§ **Activity**:
Search the entries below for the word "bold" and copy every line where it appears.

----------

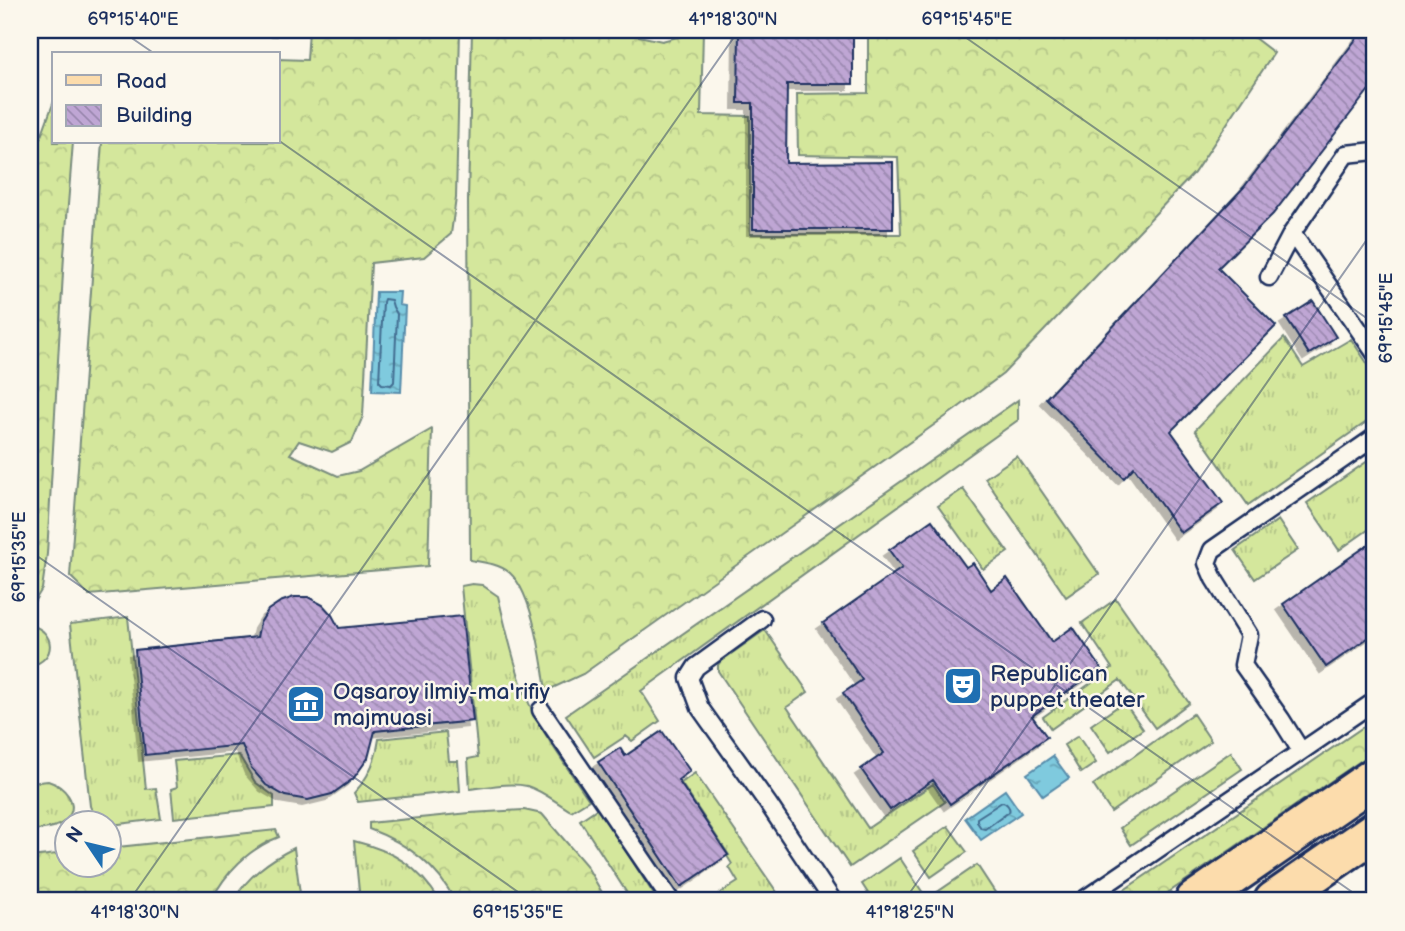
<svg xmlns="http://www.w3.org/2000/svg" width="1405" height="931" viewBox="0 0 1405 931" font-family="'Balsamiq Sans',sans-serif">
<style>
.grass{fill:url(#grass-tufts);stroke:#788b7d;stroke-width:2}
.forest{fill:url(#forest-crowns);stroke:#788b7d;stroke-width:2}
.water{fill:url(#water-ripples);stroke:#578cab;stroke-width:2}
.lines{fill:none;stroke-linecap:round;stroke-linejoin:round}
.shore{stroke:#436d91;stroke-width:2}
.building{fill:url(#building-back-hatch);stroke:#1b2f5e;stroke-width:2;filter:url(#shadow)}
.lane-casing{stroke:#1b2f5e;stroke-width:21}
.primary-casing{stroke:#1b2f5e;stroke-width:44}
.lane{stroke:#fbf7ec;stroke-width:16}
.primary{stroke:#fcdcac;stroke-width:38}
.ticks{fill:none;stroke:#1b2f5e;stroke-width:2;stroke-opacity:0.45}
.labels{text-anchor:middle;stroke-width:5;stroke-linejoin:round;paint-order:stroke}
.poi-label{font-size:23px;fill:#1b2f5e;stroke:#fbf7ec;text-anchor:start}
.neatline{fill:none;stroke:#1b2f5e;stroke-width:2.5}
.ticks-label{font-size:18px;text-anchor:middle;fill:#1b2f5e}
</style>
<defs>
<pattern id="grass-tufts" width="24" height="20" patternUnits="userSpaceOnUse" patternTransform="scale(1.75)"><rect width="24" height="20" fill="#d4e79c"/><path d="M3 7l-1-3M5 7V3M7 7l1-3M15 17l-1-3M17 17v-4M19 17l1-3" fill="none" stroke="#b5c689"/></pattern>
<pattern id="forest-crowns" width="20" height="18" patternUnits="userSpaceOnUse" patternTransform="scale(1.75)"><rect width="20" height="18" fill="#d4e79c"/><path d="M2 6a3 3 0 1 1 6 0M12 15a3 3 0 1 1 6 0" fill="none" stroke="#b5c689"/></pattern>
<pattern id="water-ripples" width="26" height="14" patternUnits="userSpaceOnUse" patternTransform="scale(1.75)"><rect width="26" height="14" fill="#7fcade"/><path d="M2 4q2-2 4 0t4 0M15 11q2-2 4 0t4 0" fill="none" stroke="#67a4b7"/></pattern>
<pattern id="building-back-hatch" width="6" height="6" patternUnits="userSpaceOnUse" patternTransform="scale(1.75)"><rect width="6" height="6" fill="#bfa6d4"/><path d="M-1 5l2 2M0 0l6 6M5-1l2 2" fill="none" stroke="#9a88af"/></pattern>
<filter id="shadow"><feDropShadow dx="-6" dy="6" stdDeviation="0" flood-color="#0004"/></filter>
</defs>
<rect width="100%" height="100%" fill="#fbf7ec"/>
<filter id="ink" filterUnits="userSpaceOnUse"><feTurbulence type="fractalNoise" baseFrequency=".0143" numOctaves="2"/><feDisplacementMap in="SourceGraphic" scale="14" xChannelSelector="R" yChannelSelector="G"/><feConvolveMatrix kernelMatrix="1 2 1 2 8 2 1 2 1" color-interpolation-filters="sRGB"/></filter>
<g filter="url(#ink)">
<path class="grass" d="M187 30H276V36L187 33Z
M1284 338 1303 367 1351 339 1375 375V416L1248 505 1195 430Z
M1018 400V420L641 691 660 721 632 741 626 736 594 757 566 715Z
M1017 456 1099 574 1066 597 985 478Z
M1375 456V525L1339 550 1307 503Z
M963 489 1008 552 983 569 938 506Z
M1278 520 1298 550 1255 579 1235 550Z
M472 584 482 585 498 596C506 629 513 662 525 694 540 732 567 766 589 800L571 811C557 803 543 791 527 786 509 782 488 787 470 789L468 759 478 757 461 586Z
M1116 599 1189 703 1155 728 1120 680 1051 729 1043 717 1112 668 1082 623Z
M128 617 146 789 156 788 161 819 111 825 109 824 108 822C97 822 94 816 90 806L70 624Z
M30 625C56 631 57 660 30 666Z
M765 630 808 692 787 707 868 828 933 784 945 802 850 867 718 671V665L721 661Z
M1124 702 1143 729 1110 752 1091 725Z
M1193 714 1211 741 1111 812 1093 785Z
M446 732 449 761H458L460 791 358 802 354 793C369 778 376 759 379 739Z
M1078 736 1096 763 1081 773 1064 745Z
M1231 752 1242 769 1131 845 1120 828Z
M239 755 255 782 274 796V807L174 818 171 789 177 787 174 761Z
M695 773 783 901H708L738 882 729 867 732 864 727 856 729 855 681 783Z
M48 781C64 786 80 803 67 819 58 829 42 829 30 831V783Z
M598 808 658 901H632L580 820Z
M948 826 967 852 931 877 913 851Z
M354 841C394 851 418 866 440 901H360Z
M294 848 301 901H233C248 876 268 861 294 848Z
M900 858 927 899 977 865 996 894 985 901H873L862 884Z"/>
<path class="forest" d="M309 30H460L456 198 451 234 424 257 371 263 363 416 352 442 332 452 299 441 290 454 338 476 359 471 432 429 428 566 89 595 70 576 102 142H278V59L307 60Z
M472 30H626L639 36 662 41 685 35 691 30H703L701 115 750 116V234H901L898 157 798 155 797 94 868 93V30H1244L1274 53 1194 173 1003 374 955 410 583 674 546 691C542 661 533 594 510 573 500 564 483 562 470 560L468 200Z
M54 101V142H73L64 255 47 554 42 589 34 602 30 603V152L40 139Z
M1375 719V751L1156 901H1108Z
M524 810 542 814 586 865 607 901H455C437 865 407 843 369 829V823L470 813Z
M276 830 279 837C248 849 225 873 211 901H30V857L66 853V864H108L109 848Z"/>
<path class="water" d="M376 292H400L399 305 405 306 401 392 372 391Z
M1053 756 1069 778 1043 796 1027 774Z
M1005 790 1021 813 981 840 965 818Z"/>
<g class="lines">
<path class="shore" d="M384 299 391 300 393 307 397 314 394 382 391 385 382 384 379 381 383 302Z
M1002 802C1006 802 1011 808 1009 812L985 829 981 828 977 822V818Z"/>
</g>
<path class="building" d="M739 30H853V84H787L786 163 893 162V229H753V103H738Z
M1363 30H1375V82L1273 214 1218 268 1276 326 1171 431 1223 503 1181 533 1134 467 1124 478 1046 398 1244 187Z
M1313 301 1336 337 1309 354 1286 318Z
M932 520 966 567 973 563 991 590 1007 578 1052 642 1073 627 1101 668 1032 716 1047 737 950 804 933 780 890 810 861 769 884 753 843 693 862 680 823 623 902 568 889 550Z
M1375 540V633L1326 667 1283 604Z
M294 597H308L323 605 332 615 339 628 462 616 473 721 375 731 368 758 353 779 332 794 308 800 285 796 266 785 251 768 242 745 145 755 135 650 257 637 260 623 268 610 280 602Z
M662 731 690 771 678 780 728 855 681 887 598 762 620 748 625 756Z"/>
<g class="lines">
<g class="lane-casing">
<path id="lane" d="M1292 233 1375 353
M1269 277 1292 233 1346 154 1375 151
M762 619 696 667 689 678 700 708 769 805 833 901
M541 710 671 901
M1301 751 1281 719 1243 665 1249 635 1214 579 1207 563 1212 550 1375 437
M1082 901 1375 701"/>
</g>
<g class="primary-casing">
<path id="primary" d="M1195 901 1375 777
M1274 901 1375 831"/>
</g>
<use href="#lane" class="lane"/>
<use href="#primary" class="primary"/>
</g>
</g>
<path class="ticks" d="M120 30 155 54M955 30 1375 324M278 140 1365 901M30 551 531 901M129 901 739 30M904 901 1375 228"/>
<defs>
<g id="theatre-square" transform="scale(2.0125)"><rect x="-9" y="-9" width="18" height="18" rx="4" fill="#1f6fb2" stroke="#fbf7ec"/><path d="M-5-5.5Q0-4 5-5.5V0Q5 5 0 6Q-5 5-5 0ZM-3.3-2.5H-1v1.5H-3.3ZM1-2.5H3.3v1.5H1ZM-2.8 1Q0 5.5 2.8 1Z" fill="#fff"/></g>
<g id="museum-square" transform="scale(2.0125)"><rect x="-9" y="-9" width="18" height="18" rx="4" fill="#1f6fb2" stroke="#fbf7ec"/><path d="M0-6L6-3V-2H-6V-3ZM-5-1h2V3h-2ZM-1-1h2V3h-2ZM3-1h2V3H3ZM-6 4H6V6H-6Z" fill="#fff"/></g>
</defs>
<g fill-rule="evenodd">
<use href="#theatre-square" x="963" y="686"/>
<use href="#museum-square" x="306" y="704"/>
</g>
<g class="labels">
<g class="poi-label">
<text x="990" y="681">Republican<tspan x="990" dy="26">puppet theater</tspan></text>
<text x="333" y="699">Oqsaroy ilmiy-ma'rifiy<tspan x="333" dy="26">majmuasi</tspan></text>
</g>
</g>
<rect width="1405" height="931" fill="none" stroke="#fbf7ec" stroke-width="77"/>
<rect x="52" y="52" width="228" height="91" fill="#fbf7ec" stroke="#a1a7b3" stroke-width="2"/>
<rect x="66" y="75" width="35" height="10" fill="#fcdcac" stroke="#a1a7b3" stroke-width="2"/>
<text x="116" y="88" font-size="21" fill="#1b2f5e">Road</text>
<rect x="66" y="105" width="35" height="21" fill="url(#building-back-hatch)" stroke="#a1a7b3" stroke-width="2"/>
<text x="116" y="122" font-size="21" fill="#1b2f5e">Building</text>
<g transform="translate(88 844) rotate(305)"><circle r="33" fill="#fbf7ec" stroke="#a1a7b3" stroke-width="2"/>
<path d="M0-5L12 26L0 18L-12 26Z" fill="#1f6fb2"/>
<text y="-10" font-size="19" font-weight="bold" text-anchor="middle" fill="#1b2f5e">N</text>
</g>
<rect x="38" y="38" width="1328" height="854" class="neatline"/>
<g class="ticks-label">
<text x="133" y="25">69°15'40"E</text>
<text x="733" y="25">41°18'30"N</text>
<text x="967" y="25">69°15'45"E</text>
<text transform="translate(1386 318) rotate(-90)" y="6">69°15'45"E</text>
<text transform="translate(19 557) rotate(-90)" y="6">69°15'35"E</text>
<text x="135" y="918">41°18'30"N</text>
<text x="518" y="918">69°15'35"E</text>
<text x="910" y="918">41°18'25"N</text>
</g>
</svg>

----------

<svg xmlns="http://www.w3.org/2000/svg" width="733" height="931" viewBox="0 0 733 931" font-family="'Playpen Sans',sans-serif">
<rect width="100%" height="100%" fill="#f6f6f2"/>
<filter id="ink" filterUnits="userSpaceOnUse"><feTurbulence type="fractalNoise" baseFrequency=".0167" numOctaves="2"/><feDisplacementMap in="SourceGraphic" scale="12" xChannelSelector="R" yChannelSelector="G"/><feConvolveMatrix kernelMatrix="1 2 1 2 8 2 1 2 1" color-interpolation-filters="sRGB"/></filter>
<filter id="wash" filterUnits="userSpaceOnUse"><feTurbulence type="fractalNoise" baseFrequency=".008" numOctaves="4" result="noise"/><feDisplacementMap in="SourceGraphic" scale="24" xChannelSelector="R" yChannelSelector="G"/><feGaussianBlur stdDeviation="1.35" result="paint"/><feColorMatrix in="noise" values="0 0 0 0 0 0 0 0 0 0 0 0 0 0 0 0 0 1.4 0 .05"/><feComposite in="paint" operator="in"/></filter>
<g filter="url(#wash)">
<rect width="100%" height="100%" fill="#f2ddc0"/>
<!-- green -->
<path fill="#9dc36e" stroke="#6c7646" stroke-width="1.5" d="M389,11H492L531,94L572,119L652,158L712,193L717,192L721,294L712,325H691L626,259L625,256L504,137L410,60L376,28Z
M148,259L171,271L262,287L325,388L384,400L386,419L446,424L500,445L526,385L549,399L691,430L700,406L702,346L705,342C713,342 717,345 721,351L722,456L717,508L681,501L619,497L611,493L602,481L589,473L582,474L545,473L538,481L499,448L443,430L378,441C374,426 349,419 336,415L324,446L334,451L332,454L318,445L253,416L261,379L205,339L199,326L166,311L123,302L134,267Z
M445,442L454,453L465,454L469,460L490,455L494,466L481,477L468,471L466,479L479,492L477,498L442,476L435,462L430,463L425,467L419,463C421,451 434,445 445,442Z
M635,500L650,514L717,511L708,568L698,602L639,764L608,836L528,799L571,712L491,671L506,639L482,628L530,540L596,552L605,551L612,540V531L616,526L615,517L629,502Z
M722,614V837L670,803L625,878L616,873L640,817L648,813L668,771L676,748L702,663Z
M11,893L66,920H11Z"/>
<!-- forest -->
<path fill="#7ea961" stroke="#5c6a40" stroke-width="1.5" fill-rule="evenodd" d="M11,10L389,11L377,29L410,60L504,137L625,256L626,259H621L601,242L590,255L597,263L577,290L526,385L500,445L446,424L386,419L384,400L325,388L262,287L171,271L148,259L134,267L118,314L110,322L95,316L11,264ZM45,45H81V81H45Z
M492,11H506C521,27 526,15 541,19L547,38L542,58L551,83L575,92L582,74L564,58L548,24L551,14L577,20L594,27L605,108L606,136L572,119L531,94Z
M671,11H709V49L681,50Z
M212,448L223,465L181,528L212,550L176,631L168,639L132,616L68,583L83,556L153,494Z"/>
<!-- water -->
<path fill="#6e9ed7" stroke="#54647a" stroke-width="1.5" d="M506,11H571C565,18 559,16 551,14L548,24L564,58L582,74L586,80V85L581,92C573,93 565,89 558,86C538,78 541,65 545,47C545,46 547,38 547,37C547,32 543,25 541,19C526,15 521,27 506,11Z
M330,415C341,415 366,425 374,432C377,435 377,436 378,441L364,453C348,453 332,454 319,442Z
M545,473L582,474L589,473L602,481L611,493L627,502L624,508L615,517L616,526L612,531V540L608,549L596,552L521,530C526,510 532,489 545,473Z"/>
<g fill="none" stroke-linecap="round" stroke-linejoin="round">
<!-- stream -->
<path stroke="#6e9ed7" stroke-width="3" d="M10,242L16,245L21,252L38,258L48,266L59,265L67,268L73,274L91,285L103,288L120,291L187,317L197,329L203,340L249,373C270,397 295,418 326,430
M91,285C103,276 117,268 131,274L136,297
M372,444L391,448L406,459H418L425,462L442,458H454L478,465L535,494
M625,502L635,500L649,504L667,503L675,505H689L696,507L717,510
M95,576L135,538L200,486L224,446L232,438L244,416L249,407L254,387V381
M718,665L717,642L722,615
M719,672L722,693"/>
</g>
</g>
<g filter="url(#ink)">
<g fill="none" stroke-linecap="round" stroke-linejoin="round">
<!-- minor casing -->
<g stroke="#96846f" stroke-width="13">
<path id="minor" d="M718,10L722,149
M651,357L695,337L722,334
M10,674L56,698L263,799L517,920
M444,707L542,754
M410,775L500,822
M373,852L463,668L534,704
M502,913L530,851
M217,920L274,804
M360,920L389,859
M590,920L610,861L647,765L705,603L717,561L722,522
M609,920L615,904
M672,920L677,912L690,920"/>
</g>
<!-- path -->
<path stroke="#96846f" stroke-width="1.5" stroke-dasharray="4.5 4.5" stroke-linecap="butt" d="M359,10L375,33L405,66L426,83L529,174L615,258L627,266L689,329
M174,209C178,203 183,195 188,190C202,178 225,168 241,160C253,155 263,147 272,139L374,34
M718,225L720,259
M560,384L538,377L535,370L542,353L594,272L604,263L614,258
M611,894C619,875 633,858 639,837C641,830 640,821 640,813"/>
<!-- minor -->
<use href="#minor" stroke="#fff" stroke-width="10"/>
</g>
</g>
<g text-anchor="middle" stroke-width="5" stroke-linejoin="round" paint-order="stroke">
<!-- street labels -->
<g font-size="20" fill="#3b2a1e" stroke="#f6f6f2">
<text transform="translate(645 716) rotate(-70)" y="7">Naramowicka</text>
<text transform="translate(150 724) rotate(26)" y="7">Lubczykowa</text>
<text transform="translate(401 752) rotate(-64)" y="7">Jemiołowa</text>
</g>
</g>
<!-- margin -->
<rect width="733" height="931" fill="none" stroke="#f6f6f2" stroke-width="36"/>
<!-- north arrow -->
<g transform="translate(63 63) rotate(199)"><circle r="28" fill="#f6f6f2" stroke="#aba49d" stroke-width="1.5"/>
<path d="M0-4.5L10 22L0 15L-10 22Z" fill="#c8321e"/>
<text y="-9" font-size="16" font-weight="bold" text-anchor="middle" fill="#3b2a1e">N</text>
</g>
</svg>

----------

§ **Response area**:
<text y="-10" font-size="19" font-weight="bold" text-anchor="middle" fill="#1b2f5e">N</text>
<text y="-9" font-size="16" font-weight="bold" text-anchor="middle" fill="#3b2a1e">N</text>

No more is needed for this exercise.